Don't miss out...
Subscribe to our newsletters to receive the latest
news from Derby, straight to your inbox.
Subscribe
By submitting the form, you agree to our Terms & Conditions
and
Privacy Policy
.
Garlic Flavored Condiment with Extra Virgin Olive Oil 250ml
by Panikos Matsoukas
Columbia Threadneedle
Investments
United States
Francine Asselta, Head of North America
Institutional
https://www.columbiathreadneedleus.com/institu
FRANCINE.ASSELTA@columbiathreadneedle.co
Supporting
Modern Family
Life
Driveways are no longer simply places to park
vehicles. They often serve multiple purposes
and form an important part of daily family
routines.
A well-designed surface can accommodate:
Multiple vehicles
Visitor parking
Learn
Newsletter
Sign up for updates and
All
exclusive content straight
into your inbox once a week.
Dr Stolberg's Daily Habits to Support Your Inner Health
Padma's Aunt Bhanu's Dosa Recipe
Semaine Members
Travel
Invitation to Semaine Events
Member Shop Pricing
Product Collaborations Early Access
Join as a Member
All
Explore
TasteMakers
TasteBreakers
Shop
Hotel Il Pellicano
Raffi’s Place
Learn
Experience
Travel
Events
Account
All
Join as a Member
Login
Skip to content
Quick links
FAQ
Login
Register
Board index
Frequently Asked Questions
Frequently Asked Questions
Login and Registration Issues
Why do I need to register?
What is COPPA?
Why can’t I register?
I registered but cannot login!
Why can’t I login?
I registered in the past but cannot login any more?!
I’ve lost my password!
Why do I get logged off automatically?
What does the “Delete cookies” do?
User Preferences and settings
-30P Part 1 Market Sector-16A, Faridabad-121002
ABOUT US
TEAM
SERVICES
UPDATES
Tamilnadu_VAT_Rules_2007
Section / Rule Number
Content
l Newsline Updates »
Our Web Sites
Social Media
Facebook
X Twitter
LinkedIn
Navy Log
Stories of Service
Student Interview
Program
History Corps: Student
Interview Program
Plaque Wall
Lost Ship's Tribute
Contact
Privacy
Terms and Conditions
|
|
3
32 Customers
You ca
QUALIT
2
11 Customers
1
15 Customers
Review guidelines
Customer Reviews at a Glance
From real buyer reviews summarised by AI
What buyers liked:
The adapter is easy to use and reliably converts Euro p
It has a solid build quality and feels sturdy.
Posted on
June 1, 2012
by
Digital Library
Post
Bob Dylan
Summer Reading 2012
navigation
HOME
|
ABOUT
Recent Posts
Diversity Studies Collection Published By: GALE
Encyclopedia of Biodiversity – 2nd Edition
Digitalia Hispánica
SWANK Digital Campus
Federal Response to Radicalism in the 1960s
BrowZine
==*==
■ **DIRECTIVE**
Within the entries, find all lines holding "Student" and copy each one.

■ **EXERCISE RESULT**
Student Interview
History Corps: Student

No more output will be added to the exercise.